(Document excerpt)
^^^^^^^^

Metro station in Uttar Pradesh, India

The Daurli metro station is an elevated Meerut Metro station on the Delhi–Ghaziabad–Meerut RRTS corridor (also known as the Namo Bharat corridor) serving Daurli in Meerut, Uttar Pradesh, India. It serves as a halt for Meerut Metro trains that run at a speed of 120 km/h. The RRTS trains, which do not stop here, pass through the station at a speed of 160 km/h. The station is constructed, owned and operated by the National Capital Region Transport Corporation (NCRTC). The station was inaugurated on 22 February 2026.

== History ==
The station is part of the 23 km-long Meerut Metro segment within the Delhi–Meerut RRTS corridor. Construction works began in 2020 under the supervision of the National Capital Region Transport Corporation (NCRTC). All major civil works and finishing works, including electrical and platform installations, were completed by January 2026, paving the way for the station's inauguration with the entire RRTS and metro corridors on 22 February 2026.

== Location ==
The station is located on NH-334B, which runs from Meerut to Roorkee in Uttarakhand, just south of a fuel station of IndianOil and an outlet mall, and is surrounded by densely populated areas. Thanks to its location, the station provides direct access to local transport routes, commercial and residential zones.

== Design and structure ==
The station is designed as an elevated structure with two island platforms and four tracks. The platforms have metro tracks on one side and RRTS tracks on the other. Only one side of the platform (facing the metro tracks) is accessible to passengers, with doors opening onto the metro trains. The other side of the platform (facing the RRTS tracks) is inaccessible to passengers, as RRTS trains pass through without stopping at these stations, thus technically making the platforms side platforms. This design has optimized land use and reduced construction costs, while also leaving space for future expansion or modifications.

^^^^^^^^

(Dataset excerpts)
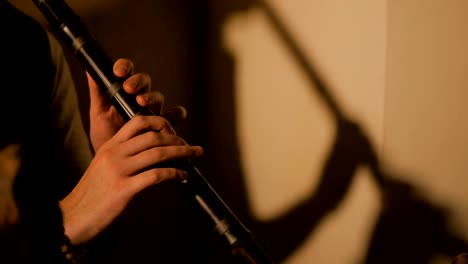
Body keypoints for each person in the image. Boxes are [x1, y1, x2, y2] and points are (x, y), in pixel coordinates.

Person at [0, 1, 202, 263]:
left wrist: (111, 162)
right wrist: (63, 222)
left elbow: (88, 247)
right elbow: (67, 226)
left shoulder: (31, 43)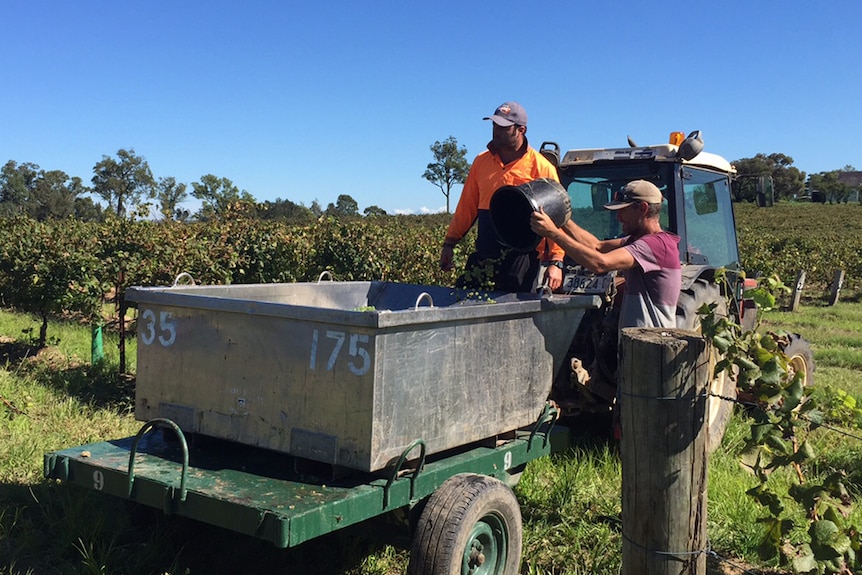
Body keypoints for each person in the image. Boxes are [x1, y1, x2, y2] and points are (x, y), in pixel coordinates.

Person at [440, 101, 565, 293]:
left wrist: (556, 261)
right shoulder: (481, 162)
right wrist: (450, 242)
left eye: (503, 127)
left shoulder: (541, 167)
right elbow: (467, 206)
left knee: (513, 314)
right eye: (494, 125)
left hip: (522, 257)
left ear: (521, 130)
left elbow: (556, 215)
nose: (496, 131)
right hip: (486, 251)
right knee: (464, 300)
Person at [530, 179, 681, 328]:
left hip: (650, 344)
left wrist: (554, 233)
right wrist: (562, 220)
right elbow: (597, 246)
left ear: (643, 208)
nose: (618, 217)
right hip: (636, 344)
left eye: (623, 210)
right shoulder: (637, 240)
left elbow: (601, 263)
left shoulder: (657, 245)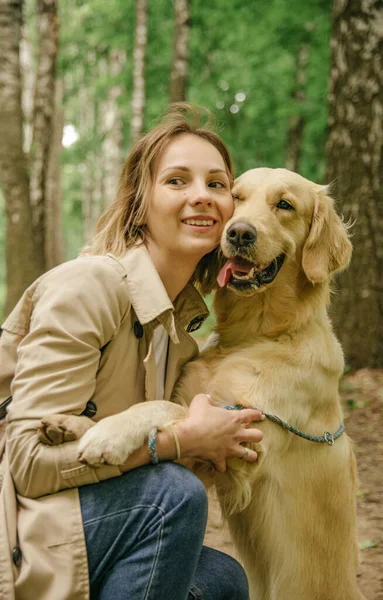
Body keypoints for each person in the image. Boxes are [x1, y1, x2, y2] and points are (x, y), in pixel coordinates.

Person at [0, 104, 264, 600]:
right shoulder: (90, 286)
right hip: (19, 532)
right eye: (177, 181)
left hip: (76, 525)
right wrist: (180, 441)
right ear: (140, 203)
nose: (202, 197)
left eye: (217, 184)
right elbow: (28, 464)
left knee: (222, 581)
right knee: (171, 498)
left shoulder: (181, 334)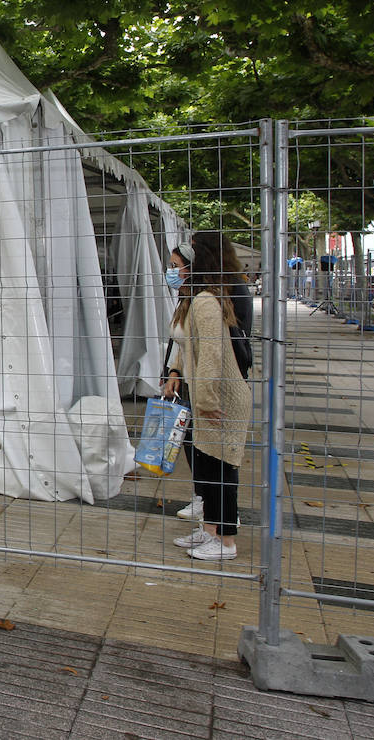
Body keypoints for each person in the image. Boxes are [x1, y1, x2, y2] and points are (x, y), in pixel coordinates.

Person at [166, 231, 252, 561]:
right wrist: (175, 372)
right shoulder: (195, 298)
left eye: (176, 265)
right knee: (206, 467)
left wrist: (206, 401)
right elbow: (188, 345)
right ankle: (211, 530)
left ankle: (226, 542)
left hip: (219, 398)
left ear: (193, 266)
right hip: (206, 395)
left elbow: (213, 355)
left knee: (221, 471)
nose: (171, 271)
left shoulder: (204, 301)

^^^^^^^^

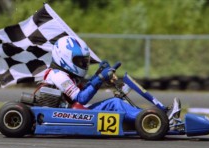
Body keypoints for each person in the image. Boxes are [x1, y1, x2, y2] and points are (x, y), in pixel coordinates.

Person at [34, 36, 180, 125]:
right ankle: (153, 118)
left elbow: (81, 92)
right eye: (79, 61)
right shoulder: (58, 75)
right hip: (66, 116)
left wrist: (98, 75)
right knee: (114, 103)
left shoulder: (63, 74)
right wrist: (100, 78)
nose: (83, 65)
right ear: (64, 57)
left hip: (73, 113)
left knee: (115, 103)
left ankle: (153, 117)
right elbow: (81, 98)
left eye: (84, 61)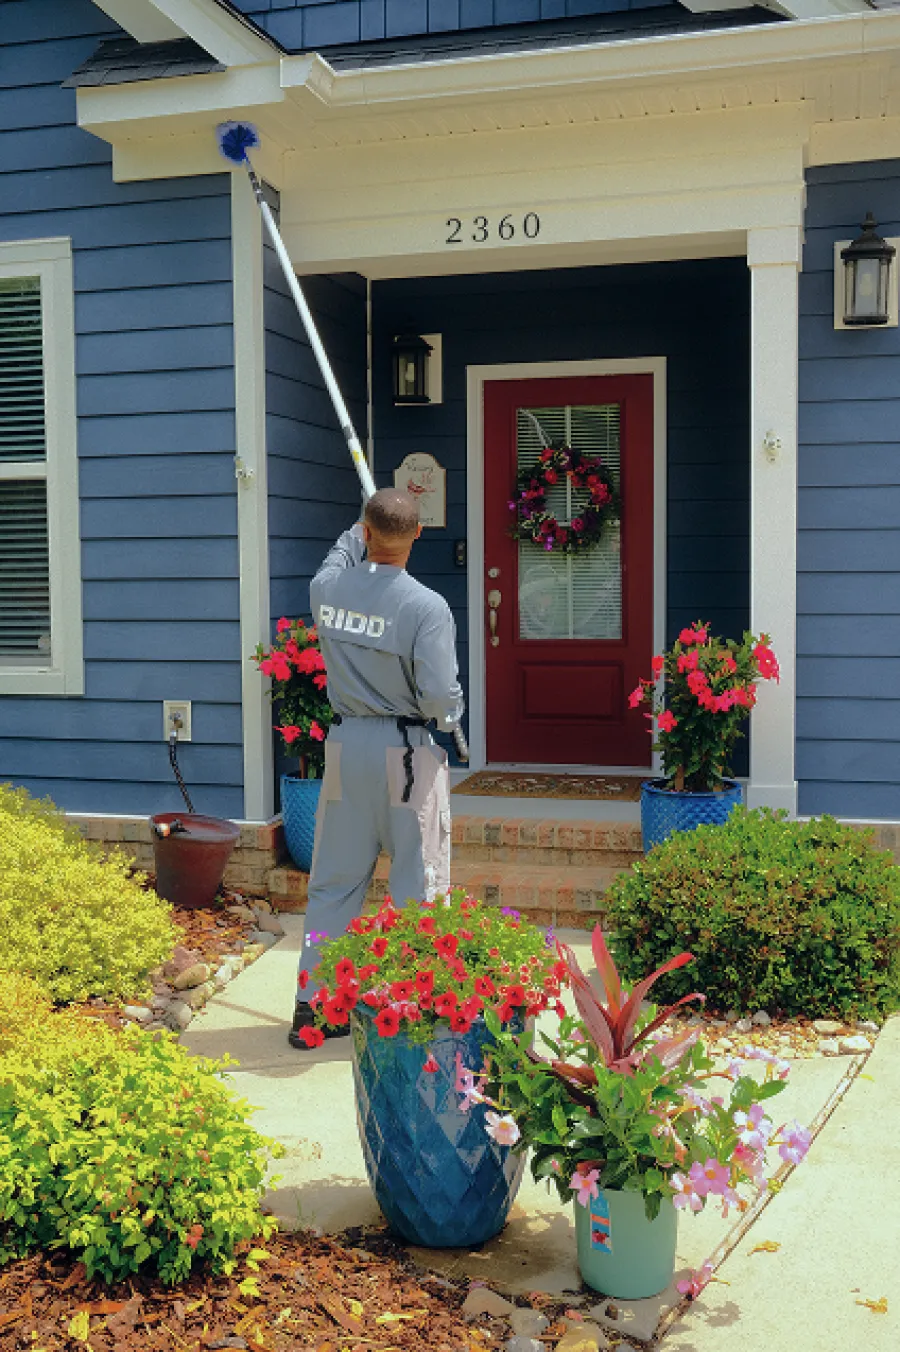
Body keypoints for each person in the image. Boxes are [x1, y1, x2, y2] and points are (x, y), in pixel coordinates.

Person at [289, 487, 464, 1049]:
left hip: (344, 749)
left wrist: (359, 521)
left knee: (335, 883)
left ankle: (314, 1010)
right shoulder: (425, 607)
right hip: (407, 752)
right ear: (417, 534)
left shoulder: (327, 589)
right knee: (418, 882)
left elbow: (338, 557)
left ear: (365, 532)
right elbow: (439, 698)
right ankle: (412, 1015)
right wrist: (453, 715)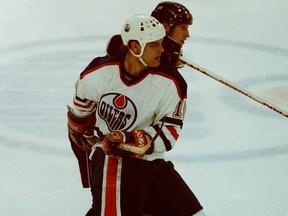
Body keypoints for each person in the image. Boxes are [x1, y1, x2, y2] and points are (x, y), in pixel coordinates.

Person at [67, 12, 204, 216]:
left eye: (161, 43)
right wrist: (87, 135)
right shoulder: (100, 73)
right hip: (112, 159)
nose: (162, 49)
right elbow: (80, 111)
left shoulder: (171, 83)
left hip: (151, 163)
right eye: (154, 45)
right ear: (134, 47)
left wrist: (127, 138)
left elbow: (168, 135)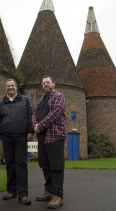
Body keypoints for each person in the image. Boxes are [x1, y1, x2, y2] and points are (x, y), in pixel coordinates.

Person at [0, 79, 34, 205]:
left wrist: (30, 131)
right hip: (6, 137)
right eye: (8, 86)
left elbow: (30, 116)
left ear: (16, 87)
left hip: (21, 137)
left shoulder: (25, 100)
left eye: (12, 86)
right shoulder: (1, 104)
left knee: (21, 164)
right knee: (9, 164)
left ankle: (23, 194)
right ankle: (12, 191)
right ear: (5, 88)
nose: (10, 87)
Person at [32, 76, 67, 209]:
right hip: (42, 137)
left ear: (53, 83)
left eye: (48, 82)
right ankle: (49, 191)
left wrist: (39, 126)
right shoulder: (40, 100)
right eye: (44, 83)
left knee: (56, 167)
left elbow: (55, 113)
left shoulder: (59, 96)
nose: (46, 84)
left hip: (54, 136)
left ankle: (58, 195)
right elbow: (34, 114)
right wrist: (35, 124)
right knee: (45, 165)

^^^^^^^^

(Work task A) List each distinct date or year that the Daurli station article mentions.
(Work task B) Retype the stretch of the Daurli station article from "Metro station in" through "inaugurated on 22 February 2026.".

(Exercise output A)
22 February 2026
2020
January 2026

(Exercise output B)
Metro station in Uttar Pradesh, India

The Daurli metro station is an elevated Meerut Metro station on the Delhi–Ghaziabad–Meerut RRTS corridor (also known as the Namo Bharat corridor) serving Daurli in Meerut, Uttar Pradesh, India. It serves as a halt for Meerut Metro trains that run at a speed of 120 km/h. The RRTS trains, which do not stop here, pass through the station at a speed of 160 km/h. The station is constructed, owned and operated by the National Capital Region Transport Corporation (NCRTC). The station was inaugurated on 22 February 2026.